Quand on vit en France, il y a globalement trois phrases que l’on entend à longueur de journée : « Désolé, je n’ai pas vu ton message », « Désolé, j’ai zappé » et le sempiternel « Désolé, j’ai vraiment trop de boulot ». Cette dernière est globalement la plus pénible, vu qu’elle sort souvent de la bouche d’êtres humains qui prétendront toujours travailler plus que vous, même s’ils étaient amputés des quatre membres. Personnellement, je ne serais pas contre l’idée d’envoyer tous ces workaholics sur l’une des sept exoplanètes récemment découvertes – un lieu où ils pourront s’épanouir et se cuisiner des soupes prêtes en 30 minutes pour ne pas perdre trop de temps. Sauf que comme bon nombre de phénomènes sociaux, celui-ci n’est valable que parce qu’il existe des personnes normales à qui ils peuvent se morfondre de leur quantité de travail.

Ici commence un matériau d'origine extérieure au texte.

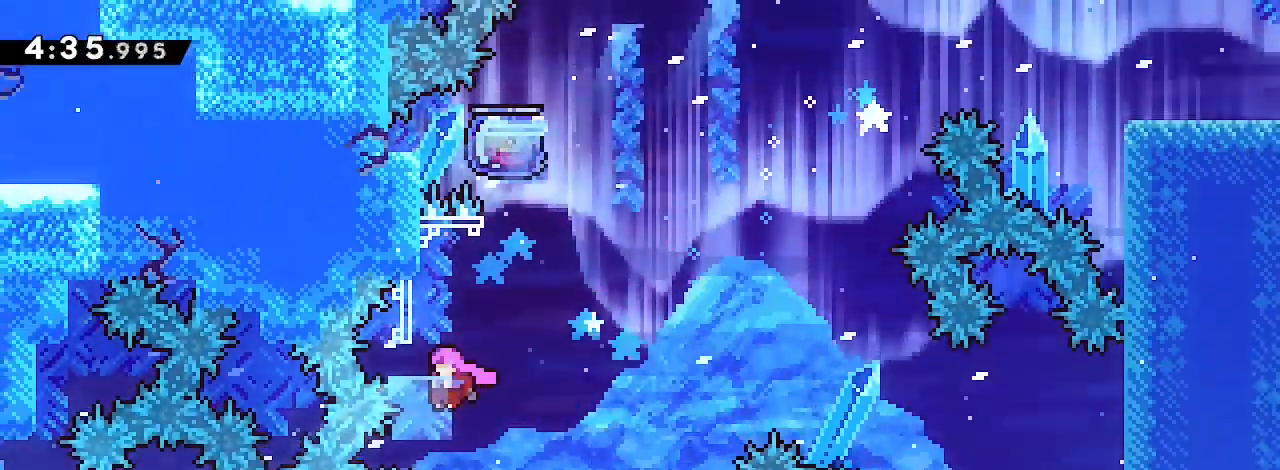
{"buttons": [], "left_stick": "center", "right_stick": "center", "events": []}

Dans sa Théorie de la classe de loisir publiée en 1899, l’économiste et sociologue Thorstein évoquait la nouvelle logique économique de son temps et pointait du doigt l’une des transformations les plus radicales de la notion de temps libre au XIXe siècle. « Le fait de montrer ouvertement que l’on ne travaille pas est devenu un symbole de réussite économique », affirmait-il. En des termes plus actuels, ne rien foutre (et le montrer) serait l’apanage des riches, qui n’auraient pas besoin de travailler dix heures par jour dans un bureau anxiogène pour se payer un cocktail dans un bar lounge. Même si cela peut sembler logique de prime abord, les choses semblent s’être inversées. Bien sûr, supposer que les riches travaillent plus que les pauvres est réducteur – dans les faits, c’est bien plus compliqué. Mais nombre de personnes aisées semblent mettre un point d’honneur à se targuer de ne dormir que quatre heures par nuit – comme pour justifier leur salaire indécent, et comme si « avoir trop de boulot » était devenu un symbole de réussite de notre époque.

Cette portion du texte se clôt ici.